Lo studio condotto da Reilly et al, pubblicato oltre tre decenni fa, comprendeva 51 pazienti con diagnosi di stenosi dell’asse celiaco dovuta al legamento della sindrome arcuata mediana, mentre le principali procedure chirurgiche eseguite comprendevano la decompressione dell’asse celiaco in 16 casi, la decompressione dell’asse celiaco seguita da dilatazione in 17 casi, e la decompressione dell’asse celiaco seguita da ricostruzione mediante reimpianto diretto di innesto in 18 pazienti. Il follow-up a lungo termine ha rivelato un esito positivo (definito dall’assenza di sintomi ricorrenti) nel 53% dei casi trattati con la sola decompressione celiaca e nel 76% dei casi trattati con decompressione e rivascolarizzazione. In conclusione, gli autori hanno sottolineato la possibilità della coesistenza di più fattori che inducono questa sindrome, non essendo sempre sufficiente una semplice decompressione per ottenere un buon controllo dei sintomi (18).

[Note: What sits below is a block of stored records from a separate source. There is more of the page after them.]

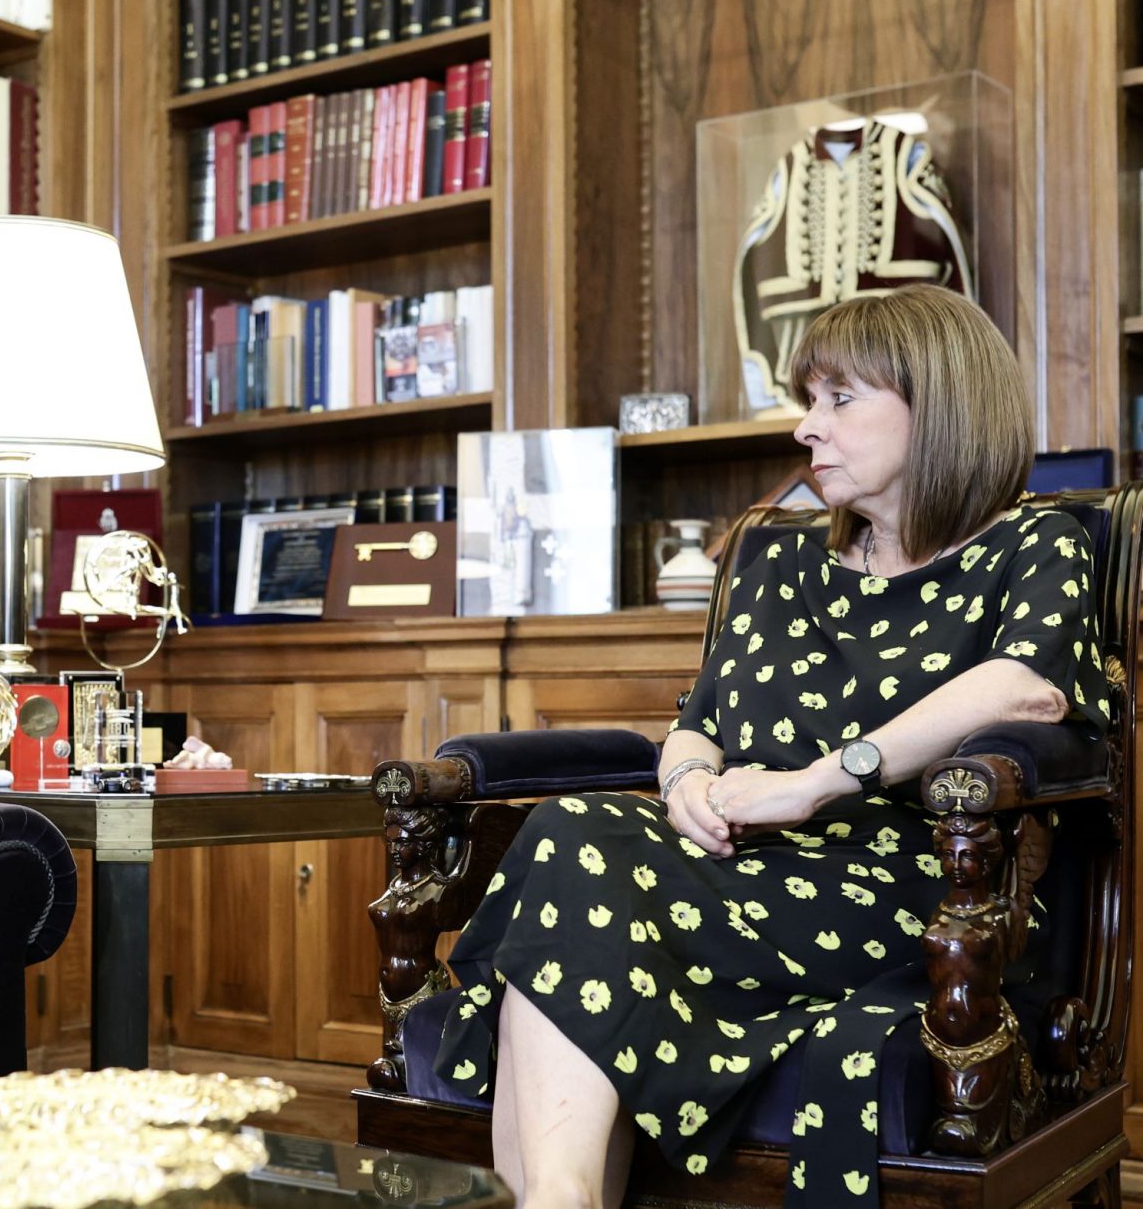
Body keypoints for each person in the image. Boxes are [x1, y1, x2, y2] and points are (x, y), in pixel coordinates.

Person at [430, 284, 1111, 1209]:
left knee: (570, 861)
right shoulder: (780, 564)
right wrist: (686, 781)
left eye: (840, 398)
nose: (806, 427)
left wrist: (817, 783)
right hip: (730, 867)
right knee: (569, 834)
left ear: (942, 404)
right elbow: (698, 720)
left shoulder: (1034, 544)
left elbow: (1027, 686)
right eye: (808, 399)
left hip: (910, 889)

In uno studio più recente condotto da Grotemeyer et al. pubblicato nel 2009, gli autori hanno riportato un gruppo di 18 pazienti con diagnosi di sindrome del legamento arcuato mediano e trattati con chirurgia aperta. Sebbene in tutti i casi sia stata eseguita una decompressione, in 11 casi è stato necessario un certo grado di ricostruzione vascolare; pertanto, in sei casi è stata eseguita un’interposizione della vena tra l’aorta e il tronco celiaco, in un caso è stata necessaria un’interposizione della vena aorto-epatica, in due casi è stata eseguita una resezione della stenosi e un’anastomosi end-to-end, in un caso è stata eseguita un’arterioplastica venosa celiaca, mentre in un altro paziente è stata necessaria la rimozione dello stent transaortico. In tutti i casi, il patch venoso ha avuto origine dalla vena safena maggiore. Tra i casi in cui è stata eseguita un’interposizione della vena aorto-celiaca, è interessante notare che in due casi la ricostruzione è stata eseguita come procedura di seconda fase; i due pazienti erano stati inizialmente sottoposti solo a decompressione del tronco celiaco, e a causa della persistenza dei sintomi sono stati sottoposti a un nuovo intervento rispettivamente l’ottavo e il quattordicesimo giorno postoperatorio. Un altro caso interessante riportato in questa serie è stato quello di un paziente di 20 anni che ha sviluppato nuovamente i sintomi 3 mesi dopo l’intervento iniziale e nel quale è stata eseguita una trasposizione dell’arteria splenica nell’aorta sopraviscerale. Dopo un periodo medio di follow-up di 3,5 anni, 11 pazienti erano completamente asintomatici; tuttavia, tra questi casi, solo sei erano stati inizialmente sottoposti solo a decompressione, in tutti gli altri casi, era associato anche un certo grado di chirurgia ricostruttiva (19).

Un altro studio interessante viene da Duran et al. ed è stato pubblicato nel 2017; lo studio comprendeva 31 pazienti con diagnosi di sindrome del legamento arcuato mediano trattati con decompressione (in 17 casi) o decompressione e ricostruzione (in 14 casi) in un periodo di 20 anni. Tra i casi che richiedevano una ricostruzione vascolare, l’arteria splenica è stata utilizzata in due pazienti. Il tasso di morbilità complessivo è stato del 16,1%, la chirurgia di revisione della procedura ricostruttiva è stata necessaria in quattro casi (nessuno di loro è stato inizialmente sottoposto a una patch dall’arteria splenica). Dopo un periodo di follow-up mediano di 12, 24 e 60 mesi, il 93,3%, 77,8% e 69,1% dei pazienti sottoposti a decompressione e il 100%, 83,3% e 83,3% dei pazienti sottoposti a ricostruzione, rispettivamente, erano asintomatici; tuttavia, questa differenza non era statisticamente significativa (p=0,72) (20).